A specimen named Jekyll was last pinged on Tuesday near the shores of Percé, on the tip of Quebec's Gaspé Peninsula.
Meanwhile, Simon is also hanging out in the Gulf of St. Lawrence a little further inward.
Their voyages are being tracked by Ocearch, an American nonprofit that monitors the movements of Earth's ocean giants.
The organization has tagged hundreds of animals, including turtles, whales, dolphins and, of course, sharks.
Jekyll and Simon are still in their juvenile years, but you might not guess it by looking at them. Jekyll is eight feet eight inches tall and 395 pounds, while Simon is even bigger at nine feet six inches tall and 434 pounds.
The pair were named after Jekyll and St. Simon's Islands, both in Georgia, where researchers first tagged them in December 2022.
The Ocearch map shows the great white shark Jekyll's journey towards the Gaspe Peninsula. (Ocearch)
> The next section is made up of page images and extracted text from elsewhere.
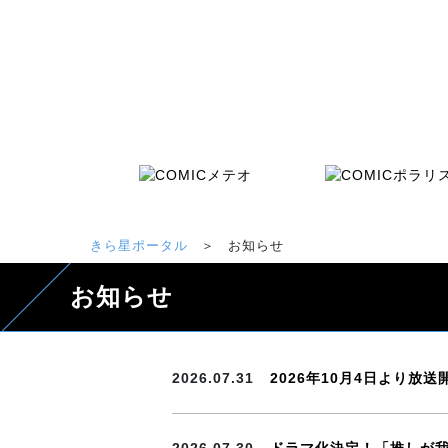
きら星ポータル
＞
お知らせ
お知らせ
2026.07.31
2026年10月4日より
Ocearch's map shows the young sharks travelling northward, cruising past the sights of Myrtle Beach, Atlantic City and Long Island before hitting Canadian waters around June of 2023.
After a brief detour around Nova Scotia, they took the Cabot Strait up to the Gulf of St. Lawrence.
It's not the first time great whites have been spotted in Quebec; in 2019, a shark named Brunswick made headlines after he turned up near the Magdalen Islands, and four more sharks followed suit in 2020.
CONSERVATION EFFORTS
Fred Whoriskey, executive director of The Ocean Tracking Network, a global aquatic research, data management and partnership platform at Halifax's Dalhousie University, said recent conservation efforts explain how the two large fish ended up near Quebec.
"What's happening, we think, now is the population is growing, the animals that had pulled back to a southern distribution — mostly south of the Canadian border — are now beginning to occupy Canadian waters. We're beginning to see them much more frequently," he said in an interview.
Whoriskey said other measures have protected the sharks from dying off in cases of accidental kills when they get snagged in halibut or swordfish lines, for example.
"Now, we're protecting them from that kind of thing and they do seem to be bouncing back," he said.
Going for a dip in the St. Lawrence? Whoriskey offers these tips for what to do when encountering a shark:
- Don't panic — don't begin to flail or show other signs of panic that might excite attention
- Move backward — move toward a shallower end of the water, and hopefully out of the water
- Keep an eye on it — don't lose sight of the shark so that it can see that you're watching it
"They are very cautious in what they're doing when they're attacking because they also can get hurt in this process," he said.